Aiming to understand fundamentally the alloying effects on the oxidation behaviors of Nb alloys, we combined the first-principles density functional theory and Kinetic Monte Carlo simulations to calculate systematically the binding energies, energy barriers, and diffusion coefficients of oxygen in Nb-X alloys where X = thirty 3d, 4d, and 5d transition metal (TM) elements plus Al and Si in this work. According to the calculated binding energies and energy barriers, we classify the alloying effects into three categories: (a) local short-range trapping effects (X = V, Ti, Cr, Y, Zr, and Hf); (b) local long-range trapping effects (X = Si and Ru); (c) non-local non-trapping effects (X = Mo, W, and Al).

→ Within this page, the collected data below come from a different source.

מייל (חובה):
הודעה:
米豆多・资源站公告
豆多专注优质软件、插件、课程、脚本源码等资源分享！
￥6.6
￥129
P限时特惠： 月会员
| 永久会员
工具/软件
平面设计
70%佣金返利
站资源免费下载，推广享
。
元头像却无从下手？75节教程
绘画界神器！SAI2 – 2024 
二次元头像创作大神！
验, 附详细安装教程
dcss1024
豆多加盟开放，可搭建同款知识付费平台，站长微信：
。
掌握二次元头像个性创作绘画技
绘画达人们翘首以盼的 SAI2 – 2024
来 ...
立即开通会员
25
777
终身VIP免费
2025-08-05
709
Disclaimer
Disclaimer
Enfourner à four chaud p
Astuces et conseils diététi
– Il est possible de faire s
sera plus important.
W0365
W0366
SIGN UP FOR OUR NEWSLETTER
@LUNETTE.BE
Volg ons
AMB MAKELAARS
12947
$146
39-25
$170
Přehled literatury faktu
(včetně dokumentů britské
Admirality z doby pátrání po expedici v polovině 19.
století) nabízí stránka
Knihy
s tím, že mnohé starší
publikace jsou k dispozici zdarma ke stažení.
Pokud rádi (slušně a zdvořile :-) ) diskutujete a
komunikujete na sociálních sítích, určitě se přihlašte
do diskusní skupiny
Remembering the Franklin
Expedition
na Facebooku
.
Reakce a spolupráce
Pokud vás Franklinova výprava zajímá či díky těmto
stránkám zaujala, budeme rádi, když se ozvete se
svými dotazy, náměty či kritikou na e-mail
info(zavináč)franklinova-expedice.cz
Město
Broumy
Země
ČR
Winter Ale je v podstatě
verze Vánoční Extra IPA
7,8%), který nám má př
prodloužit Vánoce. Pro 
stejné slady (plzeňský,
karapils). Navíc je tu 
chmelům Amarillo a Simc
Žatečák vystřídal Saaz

Our results show that the solute elements with the short-range trapping effects at near regions had the most effective reduction effects on the O diffusion coefficients while the long-range trapping effects and the non-local effects are less significant but non-negligible. Specifically, the reduction effects of the partial studied alloying elements decrease in the order of Y> V> Ti> Si> Cr> Zr> Hf> Al> Mo> Ru> W. For all the studied 30 TM elements, the diffusion coefficients were calculated for O at the near regions of the solute atoms and their trends were discussed. These intrinsic alloying effects on the oxygen diffusion in Nb alloys provide the theoretical evidence for the rational composition design of oxidation-resistant Nb alloys.